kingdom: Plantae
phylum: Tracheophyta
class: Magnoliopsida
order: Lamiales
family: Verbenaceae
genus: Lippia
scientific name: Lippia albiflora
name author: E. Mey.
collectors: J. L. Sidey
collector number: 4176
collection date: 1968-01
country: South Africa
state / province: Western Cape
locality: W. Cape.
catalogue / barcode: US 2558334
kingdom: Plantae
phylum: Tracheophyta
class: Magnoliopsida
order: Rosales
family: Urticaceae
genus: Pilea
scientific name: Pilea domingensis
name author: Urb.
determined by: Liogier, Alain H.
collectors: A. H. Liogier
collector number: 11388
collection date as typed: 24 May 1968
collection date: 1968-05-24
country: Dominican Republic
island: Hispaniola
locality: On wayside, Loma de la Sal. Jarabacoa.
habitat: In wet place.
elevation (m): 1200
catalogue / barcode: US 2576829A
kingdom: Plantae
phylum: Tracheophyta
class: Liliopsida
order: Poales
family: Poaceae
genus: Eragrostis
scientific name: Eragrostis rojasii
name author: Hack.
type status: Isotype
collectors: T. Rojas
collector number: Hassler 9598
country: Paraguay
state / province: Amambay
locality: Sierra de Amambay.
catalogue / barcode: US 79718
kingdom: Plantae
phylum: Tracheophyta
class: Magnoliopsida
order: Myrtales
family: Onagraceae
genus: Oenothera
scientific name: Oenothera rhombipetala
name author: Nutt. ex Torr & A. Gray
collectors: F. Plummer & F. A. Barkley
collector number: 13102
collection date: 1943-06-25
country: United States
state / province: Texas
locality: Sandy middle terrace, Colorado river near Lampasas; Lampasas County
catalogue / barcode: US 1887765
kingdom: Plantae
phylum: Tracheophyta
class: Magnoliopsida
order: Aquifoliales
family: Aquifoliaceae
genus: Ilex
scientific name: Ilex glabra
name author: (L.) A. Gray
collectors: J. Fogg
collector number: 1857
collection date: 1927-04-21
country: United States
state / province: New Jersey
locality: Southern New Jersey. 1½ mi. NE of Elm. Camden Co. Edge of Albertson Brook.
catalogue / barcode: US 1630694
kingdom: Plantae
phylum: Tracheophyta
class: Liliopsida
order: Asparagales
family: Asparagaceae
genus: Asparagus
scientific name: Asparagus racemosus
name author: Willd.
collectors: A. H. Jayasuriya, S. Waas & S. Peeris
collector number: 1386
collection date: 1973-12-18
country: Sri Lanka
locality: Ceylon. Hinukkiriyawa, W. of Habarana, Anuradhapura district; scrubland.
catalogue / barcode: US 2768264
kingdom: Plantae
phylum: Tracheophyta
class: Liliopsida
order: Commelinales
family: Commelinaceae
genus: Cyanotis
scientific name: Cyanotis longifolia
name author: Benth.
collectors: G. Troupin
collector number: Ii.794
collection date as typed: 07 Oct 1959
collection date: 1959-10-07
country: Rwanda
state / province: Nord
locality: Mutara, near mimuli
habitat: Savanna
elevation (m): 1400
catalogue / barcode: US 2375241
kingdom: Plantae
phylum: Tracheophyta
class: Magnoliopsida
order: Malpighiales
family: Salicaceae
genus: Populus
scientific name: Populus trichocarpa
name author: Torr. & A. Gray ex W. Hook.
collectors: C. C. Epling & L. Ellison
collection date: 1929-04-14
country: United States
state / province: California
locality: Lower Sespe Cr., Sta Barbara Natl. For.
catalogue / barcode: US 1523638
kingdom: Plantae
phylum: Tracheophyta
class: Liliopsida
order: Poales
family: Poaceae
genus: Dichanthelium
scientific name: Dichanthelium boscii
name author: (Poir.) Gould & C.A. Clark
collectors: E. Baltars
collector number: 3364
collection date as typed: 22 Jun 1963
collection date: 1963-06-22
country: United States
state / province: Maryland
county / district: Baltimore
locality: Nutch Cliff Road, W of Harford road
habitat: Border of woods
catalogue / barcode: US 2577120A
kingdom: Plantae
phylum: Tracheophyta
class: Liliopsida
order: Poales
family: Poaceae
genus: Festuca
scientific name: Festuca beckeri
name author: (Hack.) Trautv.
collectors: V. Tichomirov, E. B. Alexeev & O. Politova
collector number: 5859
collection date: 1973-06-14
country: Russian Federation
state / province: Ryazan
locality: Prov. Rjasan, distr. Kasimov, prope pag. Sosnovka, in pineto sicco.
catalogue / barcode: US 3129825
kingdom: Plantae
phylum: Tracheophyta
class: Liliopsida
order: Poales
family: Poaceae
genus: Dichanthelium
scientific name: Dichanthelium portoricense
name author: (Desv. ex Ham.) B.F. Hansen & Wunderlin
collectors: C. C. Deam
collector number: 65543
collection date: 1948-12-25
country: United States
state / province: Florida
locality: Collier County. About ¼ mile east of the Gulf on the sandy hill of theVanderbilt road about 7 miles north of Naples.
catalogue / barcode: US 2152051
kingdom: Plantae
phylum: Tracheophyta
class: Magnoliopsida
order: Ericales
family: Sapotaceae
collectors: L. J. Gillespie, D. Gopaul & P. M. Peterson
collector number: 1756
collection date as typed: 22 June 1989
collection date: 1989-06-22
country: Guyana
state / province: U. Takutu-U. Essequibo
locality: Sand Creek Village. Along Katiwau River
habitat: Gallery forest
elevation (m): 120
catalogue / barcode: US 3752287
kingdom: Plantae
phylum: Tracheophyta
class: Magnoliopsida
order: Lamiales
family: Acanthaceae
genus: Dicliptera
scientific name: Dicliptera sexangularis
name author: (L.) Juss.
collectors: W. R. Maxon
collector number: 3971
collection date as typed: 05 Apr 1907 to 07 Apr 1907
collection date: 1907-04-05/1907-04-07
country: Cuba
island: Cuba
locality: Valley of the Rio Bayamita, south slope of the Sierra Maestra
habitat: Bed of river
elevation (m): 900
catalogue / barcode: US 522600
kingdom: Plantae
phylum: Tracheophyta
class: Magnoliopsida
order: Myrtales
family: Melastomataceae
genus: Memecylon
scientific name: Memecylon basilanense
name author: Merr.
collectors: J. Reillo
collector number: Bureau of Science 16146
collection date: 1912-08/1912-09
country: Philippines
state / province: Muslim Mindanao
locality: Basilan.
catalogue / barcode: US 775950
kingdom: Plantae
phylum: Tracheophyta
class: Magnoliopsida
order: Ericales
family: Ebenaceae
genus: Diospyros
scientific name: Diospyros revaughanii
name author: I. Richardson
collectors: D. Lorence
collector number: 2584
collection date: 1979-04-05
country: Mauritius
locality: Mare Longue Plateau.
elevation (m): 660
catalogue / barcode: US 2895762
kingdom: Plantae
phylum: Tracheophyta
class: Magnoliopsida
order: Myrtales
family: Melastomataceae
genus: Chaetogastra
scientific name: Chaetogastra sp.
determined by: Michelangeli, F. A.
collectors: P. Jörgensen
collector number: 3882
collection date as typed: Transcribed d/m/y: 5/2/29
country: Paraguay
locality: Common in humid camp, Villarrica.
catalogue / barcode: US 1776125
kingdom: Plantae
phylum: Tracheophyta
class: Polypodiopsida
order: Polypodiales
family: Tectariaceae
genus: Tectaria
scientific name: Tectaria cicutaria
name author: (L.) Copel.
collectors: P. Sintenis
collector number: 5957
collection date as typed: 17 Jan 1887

* * * * *

◆ **Task directions**:
Please report every line of the records that contains the word "province", copying each such line in full.

◆ **Complete answer**:
state / province: Western Cape
state / province: Amambay
state / province: Texas
state / province: New Jersey
state / province: Nord
state / province: California
state / province: Maryland
state / province: Ryazan
state / province: Florida
state / province: U. Takutu-U. Essequibo
state / province: Muslim Mindanao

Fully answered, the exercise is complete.